The pair stated that someone at the palace – but neither the queen nor Prince Philip – raised conversations when Meghan was pregnant about “how dark” her future baby’s “skin might be when born.”
NEW: Just spoken Prince William for pooled footage of a visit to an East London school.
Me: Have you spoken to Harry?
Will: No, but I will do soon
Me: Is the Royal family racist?
Will: No, we are not a racist family
More on @SkyNews soon 📺 pic.twitter.com/hJHDzxDMCQ
— Inzamam Rashid (@inzyrashid) March 11, 2021
Buckingham Palace is struggling to quiet criticism after Harry and Meghan alleged that the duchess was the victim of racism and callous treatment during her time as a working member of the royal family. The palace tried to respond to the charges, with a 61-word statement that critics called “too little, too late.”

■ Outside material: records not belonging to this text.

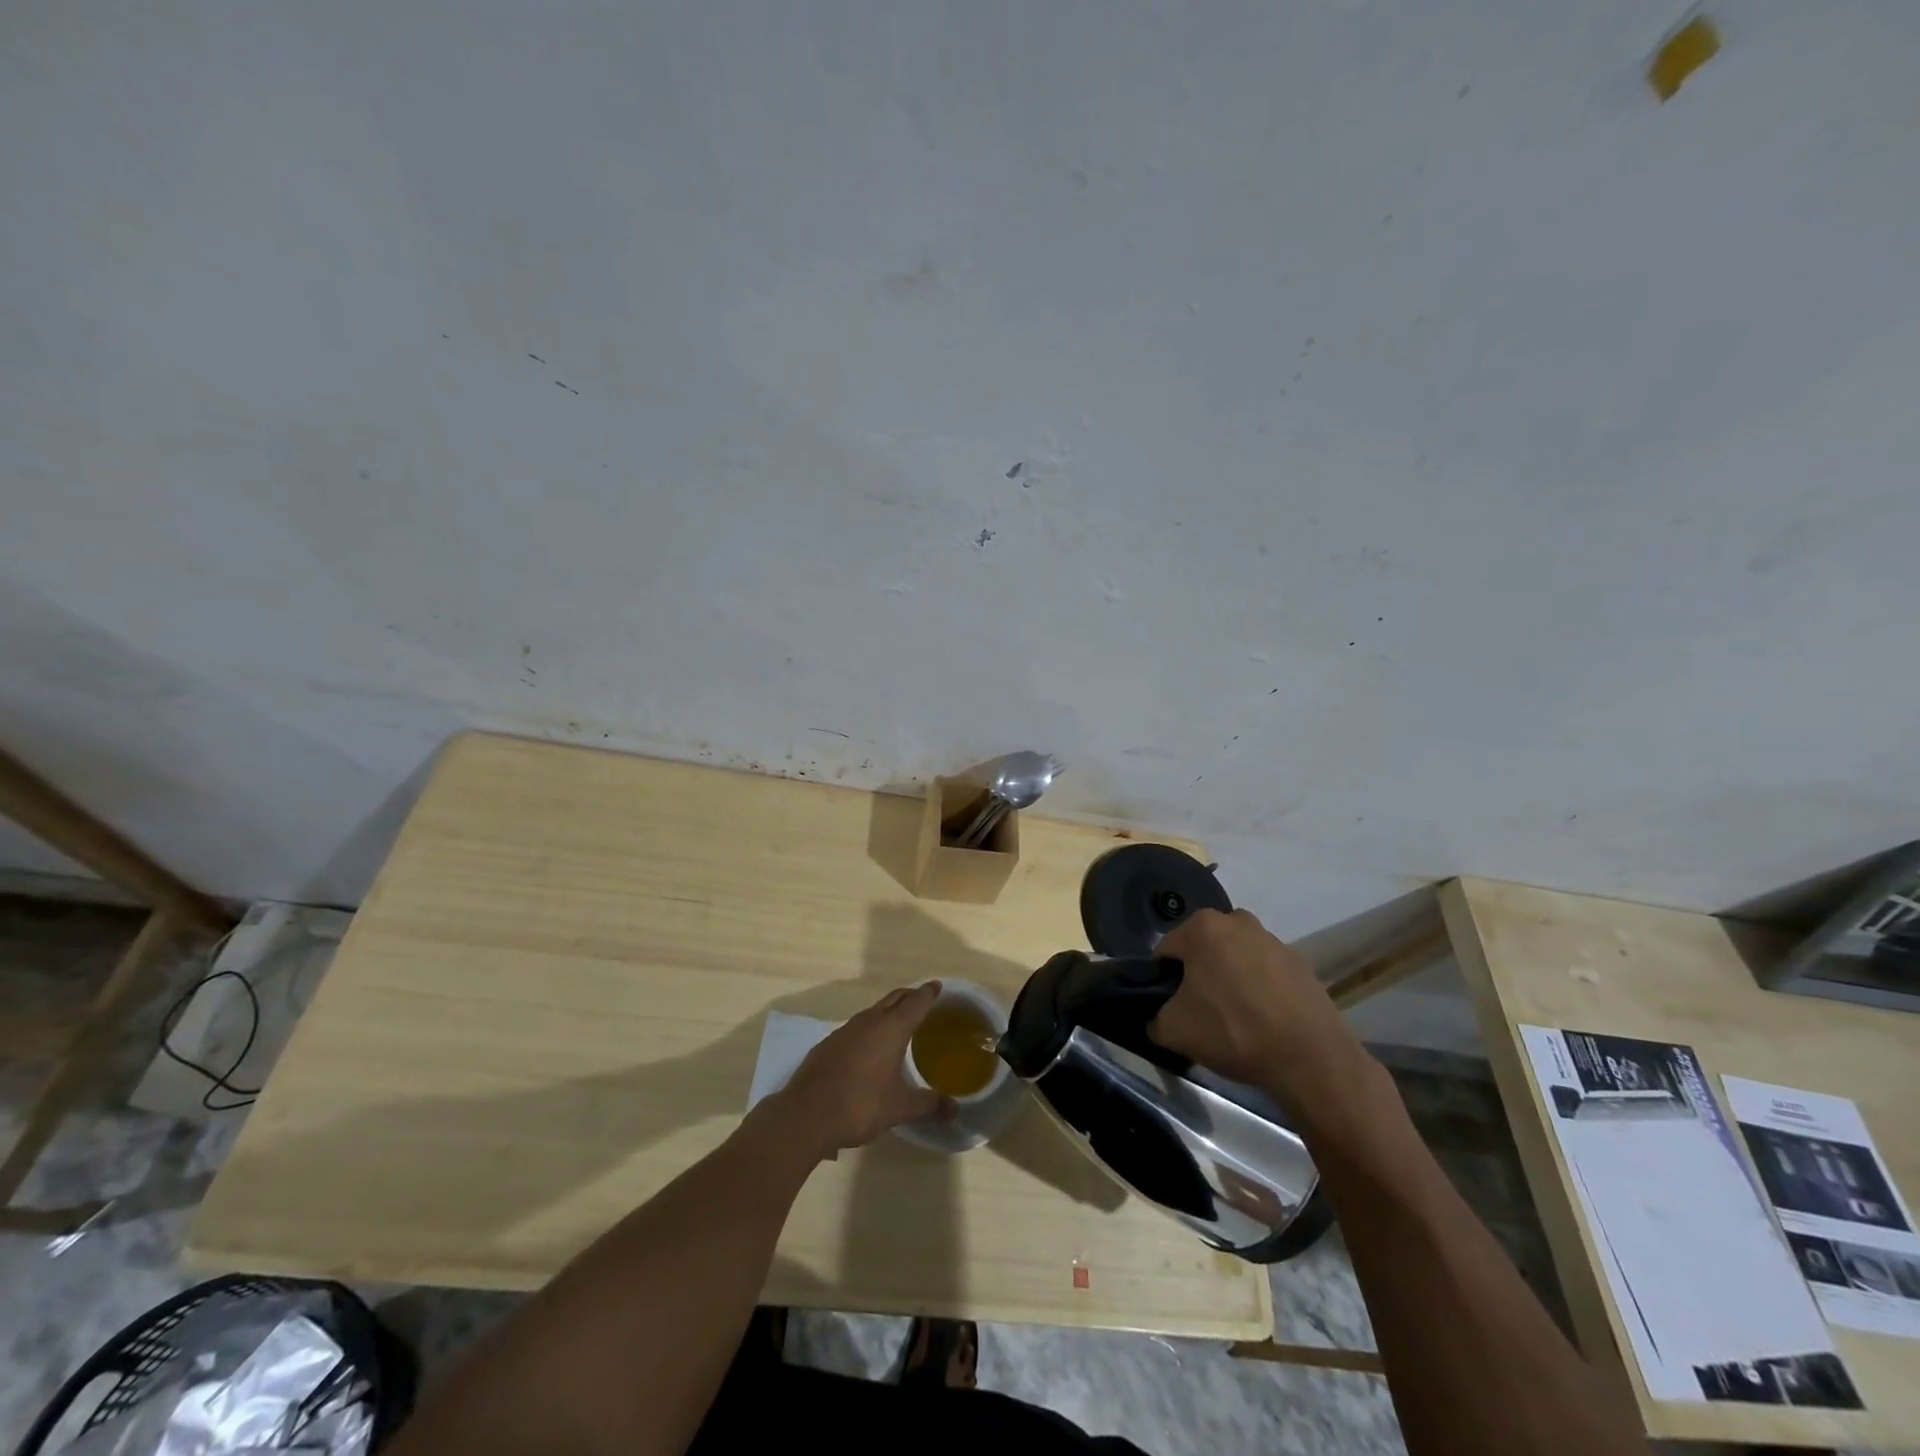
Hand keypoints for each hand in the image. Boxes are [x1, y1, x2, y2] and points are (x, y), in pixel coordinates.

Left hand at [774, 983, 950, 1156]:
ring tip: (898, 1023)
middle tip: (922, 999)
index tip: (937, 986)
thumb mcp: (899, 1108)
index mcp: (891, 1029)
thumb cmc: (859, 1105)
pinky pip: (856, 1027)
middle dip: (909, 996)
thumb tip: (955, 1110)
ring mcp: (845, 1031)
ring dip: (888, 1011)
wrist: (806, 1115)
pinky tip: (869, 1047)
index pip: (915, 1002)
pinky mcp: (828, 1044)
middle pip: (893, 999)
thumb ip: (928, 1105)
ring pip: (873, 1011)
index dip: (928, 993)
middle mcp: (868, 1022)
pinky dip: (869, 1028)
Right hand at [1147, 909, 1355, 1091]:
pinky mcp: (1301, 963)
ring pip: (1236, 957)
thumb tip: (1158, 1017)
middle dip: (1199, 974)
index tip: (1172, 1006)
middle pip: (1203, 948)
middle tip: (1202, 1010)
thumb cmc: (1232, 1031)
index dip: (1163, 979)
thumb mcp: (1173, 1030)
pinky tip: (1265, 1020)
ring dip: (1231, 978)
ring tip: (1237, 1018)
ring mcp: (1274, 940)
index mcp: (1202, 927)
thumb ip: (1154, 1017)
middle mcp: (1238, 921)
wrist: (1310, 1059)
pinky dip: (1260, 989)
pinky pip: (1266, 972)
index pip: (1167, 950)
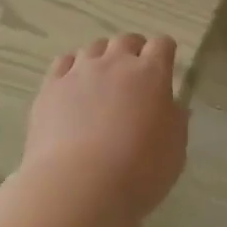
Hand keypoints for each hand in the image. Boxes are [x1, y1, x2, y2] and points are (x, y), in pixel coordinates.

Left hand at [22, 34, 188, 219]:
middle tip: (134, 72)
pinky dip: (72, 68)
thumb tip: (172, 107)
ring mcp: (79, 72)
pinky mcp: (51, 87)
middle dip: (133, 50)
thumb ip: (175, 122)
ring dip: (102, 58)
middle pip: (125, 40)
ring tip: (101, 80)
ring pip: (94, 48)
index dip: (165, 51)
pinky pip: (64, 63)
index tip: (166, 63)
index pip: (162, 45)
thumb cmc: (138, 172)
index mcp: (151, 74)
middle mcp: (115, 63)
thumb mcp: (175, 151)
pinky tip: (73, 85)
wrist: (79, 186)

Meghan, who is biracial, said in the interview that she was so isolated and miserable as a working member of the royal family that she had suicidal thoughts. Thirty-six hours after the comments were first aired Sunday, the palace issued a written statement in the name of Queen Elizabeth II, Harry’s grandmother.
“The whole family is saddened to learn the full extent of how challenging the last few years have been for Harry and Meghan,” the palace said. “The issues raised, particularly that of race, are concerning. While some recollections may vary, they are taken very seriously and will be addressed by the family privately.’’
Promotes mental health for kids, but not the mental health for their sister-in-law. Could have clarified the "Meghan made Kate cry" BS, but kept quiet… pic.twitter.com/H8oQnsXm63
— typoprone 🍥 (@typoprone2) March 11, 2021
The allegations — and the palace’s response — have touched off conversations around the world about racism, mental health and even the relationship between Britain and its former colonies. The revelations stood in stark contrast to the hopes many had when Harry and Meghan wed that the glamorous former actress would help the monarchy relate to young people in an increasingly multicultural nation.
And William’s brief remarks further disappointed commentators like Nikesh Shukla, author of Brown Baby: A Memoir of Race, Family and Home. Shukla said William’s comments offer “a defensive bulletproof shield rather than a discussion about racism.”
“Having something that you’ve said be pointed out as racist is really uncomfortable, but it’s what you do next that counts,” Shukla told The Associated Press. “And what I’ve seen the royal family has done . . . is instead of interrogate that racism, they’ve said, ‘We are not a racist family,’ which is a very hard thing to move forward from.”
Protect in privacy
Others criticized the palace for trying to handle the issue privately, saying the monarchy is supported by taxpayer money and such an important issue should be dealt with in public. Britain is a constitutional monarchy, and the royal family is legally barred from trying to influence public policy. But the monarchy continues to be a symbol of national unity, especially under the leadership of the queen, who has reigned since 1952.
The interview also revealed tensions between Harry and William, who had long been seen as close and who supported each other after the death of their mother, Princess Diana. When asked about his relationship with William, Harry said: “Time heals all things, hopefully.”
William admitted Thursday that he hadn’t spoken to his younger brother since the interview, “but I will do.”